*** Records supplied ***

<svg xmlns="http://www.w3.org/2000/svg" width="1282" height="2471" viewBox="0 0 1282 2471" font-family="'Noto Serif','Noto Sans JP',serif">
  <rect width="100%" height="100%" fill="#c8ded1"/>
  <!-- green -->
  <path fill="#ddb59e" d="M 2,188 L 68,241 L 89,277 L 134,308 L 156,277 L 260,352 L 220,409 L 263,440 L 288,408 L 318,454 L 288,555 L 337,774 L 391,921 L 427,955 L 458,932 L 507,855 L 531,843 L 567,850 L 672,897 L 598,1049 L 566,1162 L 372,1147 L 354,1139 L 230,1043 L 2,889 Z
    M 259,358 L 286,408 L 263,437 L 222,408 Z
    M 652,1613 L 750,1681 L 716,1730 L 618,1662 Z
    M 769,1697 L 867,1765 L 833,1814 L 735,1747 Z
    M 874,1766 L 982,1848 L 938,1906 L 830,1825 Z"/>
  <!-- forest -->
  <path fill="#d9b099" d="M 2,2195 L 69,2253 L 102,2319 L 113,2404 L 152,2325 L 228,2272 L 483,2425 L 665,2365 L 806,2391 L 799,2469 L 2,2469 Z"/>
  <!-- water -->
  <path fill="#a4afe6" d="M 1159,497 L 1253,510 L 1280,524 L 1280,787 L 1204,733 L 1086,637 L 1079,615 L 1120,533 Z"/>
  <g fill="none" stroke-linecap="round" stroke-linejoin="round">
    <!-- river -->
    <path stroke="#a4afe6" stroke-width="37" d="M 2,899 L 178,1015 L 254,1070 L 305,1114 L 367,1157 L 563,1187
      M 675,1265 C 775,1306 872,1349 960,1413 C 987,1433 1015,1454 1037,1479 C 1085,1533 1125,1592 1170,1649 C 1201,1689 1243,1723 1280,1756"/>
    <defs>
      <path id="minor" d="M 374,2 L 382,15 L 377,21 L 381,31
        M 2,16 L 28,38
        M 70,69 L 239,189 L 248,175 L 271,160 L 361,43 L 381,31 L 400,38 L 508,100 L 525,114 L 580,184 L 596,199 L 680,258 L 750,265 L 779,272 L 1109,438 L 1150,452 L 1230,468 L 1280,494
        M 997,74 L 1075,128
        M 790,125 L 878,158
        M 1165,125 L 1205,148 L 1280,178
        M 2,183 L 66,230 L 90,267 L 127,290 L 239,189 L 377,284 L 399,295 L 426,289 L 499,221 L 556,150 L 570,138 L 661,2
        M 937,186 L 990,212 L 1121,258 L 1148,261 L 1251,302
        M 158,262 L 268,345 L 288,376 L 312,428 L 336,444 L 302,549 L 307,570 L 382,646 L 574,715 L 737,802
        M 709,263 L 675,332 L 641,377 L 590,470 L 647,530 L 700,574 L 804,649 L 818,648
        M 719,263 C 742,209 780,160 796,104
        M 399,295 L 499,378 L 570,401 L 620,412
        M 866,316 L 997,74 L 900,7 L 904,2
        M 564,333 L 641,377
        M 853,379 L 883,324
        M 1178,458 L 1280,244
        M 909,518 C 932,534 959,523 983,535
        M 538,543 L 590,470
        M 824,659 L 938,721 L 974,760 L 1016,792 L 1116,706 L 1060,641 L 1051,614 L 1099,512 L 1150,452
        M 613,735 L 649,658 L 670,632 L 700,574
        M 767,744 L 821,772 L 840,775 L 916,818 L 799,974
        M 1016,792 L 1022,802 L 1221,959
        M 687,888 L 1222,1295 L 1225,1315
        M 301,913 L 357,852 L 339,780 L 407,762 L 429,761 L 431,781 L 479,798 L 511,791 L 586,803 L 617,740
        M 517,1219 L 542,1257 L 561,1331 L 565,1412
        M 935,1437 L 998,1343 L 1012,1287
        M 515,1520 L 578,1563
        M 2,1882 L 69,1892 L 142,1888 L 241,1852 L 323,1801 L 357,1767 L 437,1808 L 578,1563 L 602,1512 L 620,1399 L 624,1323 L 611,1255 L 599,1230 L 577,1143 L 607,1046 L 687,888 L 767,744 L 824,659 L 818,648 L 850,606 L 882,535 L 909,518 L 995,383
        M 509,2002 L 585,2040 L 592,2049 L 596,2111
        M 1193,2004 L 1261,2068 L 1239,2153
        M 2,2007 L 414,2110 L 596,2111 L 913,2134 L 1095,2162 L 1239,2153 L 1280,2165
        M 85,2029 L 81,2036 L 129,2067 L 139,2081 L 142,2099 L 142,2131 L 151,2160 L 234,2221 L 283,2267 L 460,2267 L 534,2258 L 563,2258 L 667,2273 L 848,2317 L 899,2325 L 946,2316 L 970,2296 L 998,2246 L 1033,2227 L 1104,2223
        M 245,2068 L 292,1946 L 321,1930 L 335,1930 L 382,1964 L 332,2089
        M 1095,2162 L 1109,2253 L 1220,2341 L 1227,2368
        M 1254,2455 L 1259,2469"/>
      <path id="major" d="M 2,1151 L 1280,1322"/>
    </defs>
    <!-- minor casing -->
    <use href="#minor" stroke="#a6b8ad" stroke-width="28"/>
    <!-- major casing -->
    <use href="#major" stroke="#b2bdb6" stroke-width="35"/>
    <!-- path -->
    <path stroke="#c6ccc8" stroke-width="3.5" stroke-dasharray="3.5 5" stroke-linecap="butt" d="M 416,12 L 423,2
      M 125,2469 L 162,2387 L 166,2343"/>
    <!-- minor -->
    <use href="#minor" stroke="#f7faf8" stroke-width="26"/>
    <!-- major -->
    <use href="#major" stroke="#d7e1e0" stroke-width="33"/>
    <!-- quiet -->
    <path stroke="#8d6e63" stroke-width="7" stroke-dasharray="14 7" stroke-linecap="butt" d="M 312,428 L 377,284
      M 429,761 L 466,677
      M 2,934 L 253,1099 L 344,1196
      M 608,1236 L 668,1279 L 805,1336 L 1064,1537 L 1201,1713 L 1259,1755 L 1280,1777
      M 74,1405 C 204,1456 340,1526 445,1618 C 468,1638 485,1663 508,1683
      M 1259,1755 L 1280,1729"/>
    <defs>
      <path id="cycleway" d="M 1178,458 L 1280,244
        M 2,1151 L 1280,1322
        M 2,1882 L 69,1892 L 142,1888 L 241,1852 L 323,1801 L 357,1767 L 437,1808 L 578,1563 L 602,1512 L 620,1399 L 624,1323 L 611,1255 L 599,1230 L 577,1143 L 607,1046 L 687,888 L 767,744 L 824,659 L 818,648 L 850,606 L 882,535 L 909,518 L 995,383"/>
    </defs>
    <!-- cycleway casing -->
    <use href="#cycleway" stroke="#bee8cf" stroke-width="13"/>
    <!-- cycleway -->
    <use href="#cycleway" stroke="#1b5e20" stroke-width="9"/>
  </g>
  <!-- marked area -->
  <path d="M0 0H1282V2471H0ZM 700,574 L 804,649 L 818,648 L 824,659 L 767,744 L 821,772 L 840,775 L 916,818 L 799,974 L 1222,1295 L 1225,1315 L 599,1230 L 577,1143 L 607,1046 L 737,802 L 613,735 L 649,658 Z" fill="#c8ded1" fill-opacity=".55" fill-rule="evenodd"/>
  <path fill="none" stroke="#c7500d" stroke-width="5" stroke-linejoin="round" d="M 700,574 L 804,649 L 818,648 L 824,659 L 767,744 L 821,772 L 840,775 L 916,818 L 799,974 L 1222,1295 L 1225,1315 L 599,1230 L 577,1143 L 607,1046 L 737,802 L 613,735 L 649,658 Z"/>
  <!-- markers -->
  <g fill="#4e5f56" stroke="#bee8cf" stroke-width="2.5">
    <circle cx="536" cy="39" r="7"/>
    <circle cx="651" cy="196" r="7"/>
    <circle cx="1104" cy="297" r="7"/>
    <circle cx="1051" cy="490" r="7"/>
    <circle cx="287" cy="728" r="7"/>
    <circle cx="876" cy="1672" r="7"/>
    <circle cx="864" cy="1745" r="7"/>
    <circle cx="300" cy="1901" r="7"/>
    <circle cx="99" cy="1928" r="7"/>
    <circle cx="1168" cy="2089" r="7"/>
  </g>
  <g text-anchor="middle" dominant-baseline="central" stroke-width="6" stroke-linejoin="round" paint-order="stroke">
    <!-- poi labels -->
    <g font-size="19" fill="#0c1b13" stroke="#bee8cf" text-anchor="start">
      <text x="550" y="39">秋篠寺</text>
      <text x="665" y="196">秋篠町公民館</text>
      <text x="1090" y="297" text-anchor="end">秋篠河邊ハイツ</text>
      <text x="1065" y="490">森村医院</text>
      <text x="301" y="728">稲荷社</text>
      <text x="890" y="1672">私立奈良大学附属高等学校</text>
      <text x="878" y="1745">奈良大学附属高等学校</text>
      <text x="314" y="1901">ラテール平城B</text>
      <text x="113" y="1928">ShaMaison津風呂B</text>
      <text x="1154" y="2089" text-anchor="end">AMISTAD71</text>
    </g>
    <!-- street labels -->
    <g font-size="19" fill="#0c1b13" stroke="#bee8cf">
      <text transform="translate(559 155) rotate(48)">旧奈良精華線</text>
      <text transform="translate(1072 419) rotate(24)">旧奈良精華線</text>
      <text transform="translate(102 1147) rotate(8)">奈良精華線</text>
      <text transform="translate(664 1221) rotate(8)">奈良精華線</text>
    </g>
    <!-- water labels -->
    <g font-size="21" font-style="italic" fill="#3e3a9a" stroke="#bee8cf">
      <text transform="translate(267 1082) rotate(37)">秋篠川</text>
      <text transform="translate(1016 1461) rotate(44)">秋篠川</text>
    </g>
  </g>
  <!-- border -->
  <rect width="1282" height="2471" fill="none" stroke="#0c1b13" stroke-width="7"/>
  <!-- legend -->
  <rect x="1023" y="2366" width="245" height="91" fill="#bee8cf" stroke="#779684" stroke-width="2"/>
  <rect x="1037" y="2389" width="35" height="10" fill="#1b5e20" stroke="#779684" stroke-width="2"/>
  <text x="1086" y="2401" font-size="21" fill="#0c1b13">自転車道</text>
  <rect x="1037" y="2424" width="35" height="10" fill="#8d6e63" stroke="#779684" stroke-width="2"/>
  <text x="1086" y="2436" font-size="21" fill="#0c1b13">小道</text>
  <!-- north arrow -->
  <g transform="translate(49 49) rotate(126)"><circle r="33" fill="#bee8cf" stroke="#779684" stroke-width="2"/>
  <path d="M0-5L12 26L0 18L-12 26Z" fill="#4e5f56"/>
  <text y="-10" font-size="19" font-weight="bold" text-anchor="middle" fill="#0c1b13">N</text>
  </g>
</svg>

*** End of Records supplied ***

Problem requirements —
Copy every line where the word "middle" is present in the entries above.

Answer box —
  <g text-anchor="middle" dominant-baseline="central" stroke-width="6" stroke-linejoin="round" paint-order="stroke">
  <text y="-10" font-size="19" font-weight="bold" text-anchor="middle" fill="#0c1b13">N</text>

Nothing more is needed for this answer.